I expected The Cure to be fantastic as usual; they were. The only disappointment was the opening act, 65daysofstatic. I’m assuming that they were having a particularly bad night. No one would really score an opening slot for one of the most important bands of the last 20 years just to mime along to an overwhelming backing track. They sounded like the soundtrack to a movie based on an apocalyptic video game and rocked out so hard it was slightly embarrassing.
They were rendered irrelevant the moment The Cure stepped on stage.
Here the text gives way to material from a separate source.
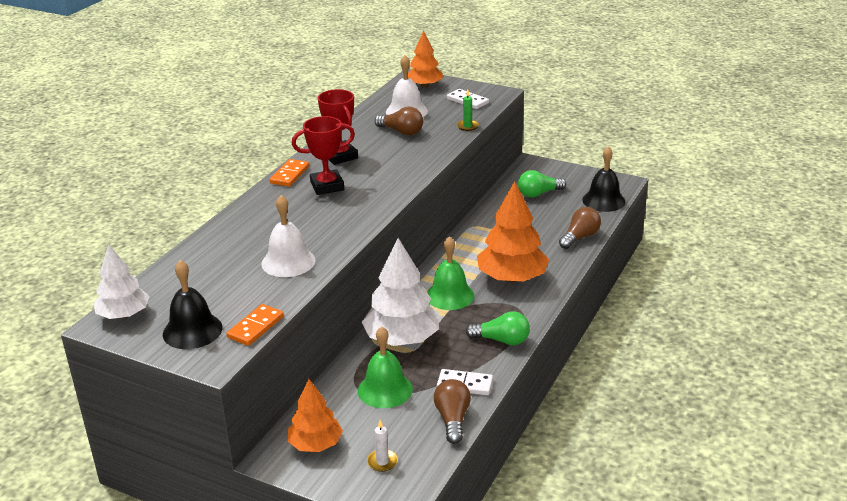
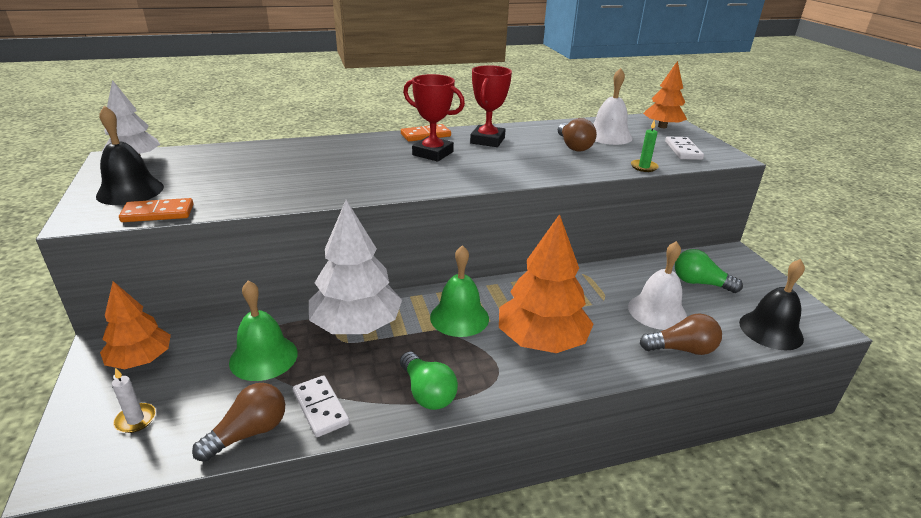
camera: 45 degrees right, 0 degrees up
white bell [261,195,316,277] -> white bell moved to [628,241,687,330]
They aren’t rock stars in the traditional sense, they don’t swagger and bluster; even Porl Thompson’s showy fretwork doesn’t come off as self-indulgent grandstanding. They are reserved performers. Robert Smith stands still and mumbles an occasional ‘thank you’. Now and then he dances very poorly. He’s perennially rumpled and awkward and fuzzy-haired. Bassist Simon Gallup is the most active, hopping around, pacing restlessly and looking remarkably fit for a veteran musician. It’s what they do, and it’s what the fans came out to see.
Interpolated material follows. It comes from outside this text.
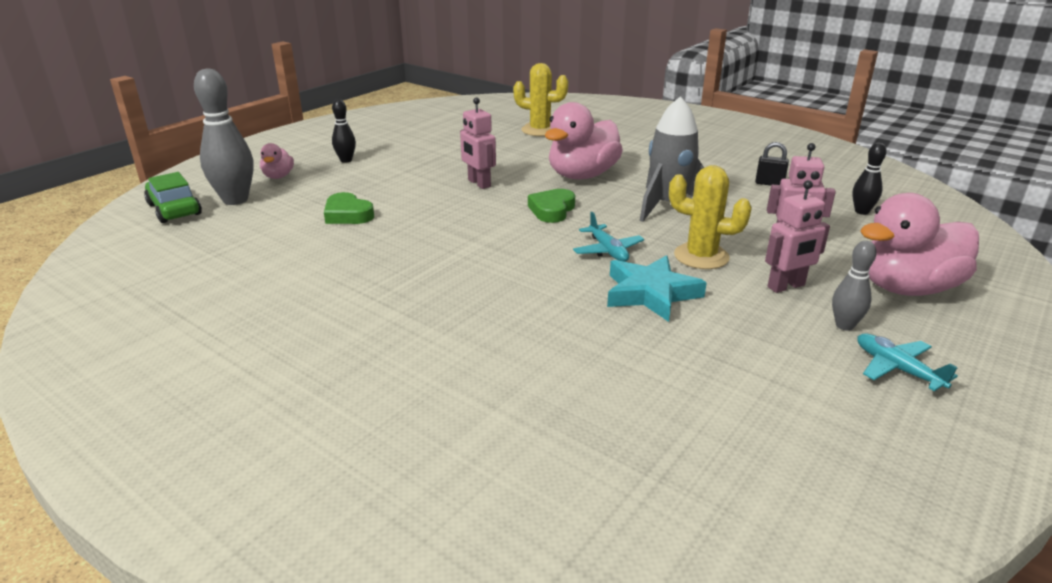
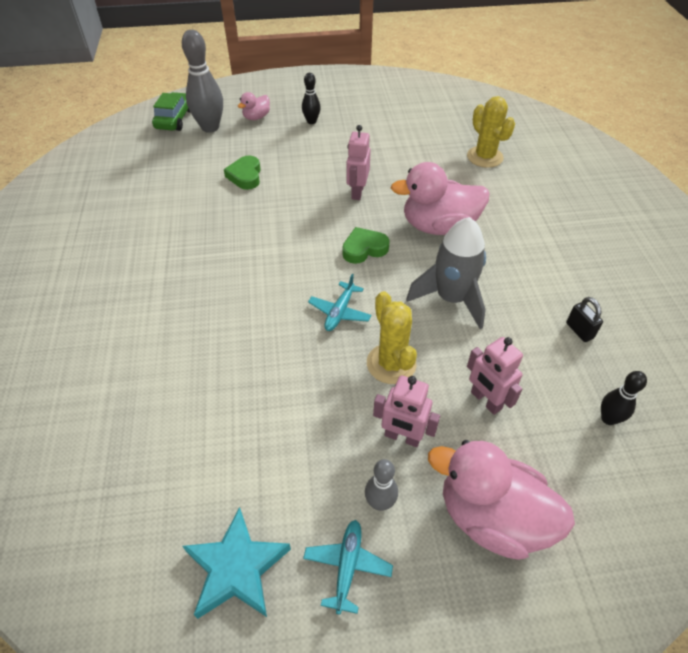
camera: 45 degrees right, 20 degrees up
turquoise star [607,255,707,322] -> turquoise star moved to [182,507,291,619]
The three hour set leaned towards the more danceable side of The Cure, spiked with sprawling, moody songs like ‘Open’ and ‘From the Edge of the Deep Green Sea’. The current keyboard-less line-up subjected the older songs to renovation with greater, ‘Let’s Go To Bed’, and lesser, ‘Lovesong’, degrees of success. Still, they played with such vigor and invention that it was hard to find fault with even the most dramatic revisions. ‘Why Can’t I Be You?’ was pared down to a surprisingly modern sounding bit of dance rock, and ‘Close To Me’ was rendered engagingly twitchy. A certain type of fan was appeased by a revved-up, dissonant ‘Shake Dog Shake’ and the grand, bass-propelled nihilism of ‘One Hundred Years’. After a psychedelic ‘Wrong Number’, though, it seemed to throw some of the audience. They finished the night in high tradition with ‘A Forest’, as Thompson made shadow animals on the projection screens while Gallup delivered the savage, climatic bass solo.
A handful of new songs from their forthcoming 13th album, due out in September, got their Toronto debut, including the new single ‘The Only One’, a pretty, retro ‘The Perfect Boy’ and ‘Freakshow’. It’s always hard to tell from a one night stand, but they were catchy enough.
After three hours and three encores, and a sly roadie teasing the crowd with hope for a fourth, the audience stumbled out into the night, dazed and euphoric. The comedown’s a bitch, but the high is worth it.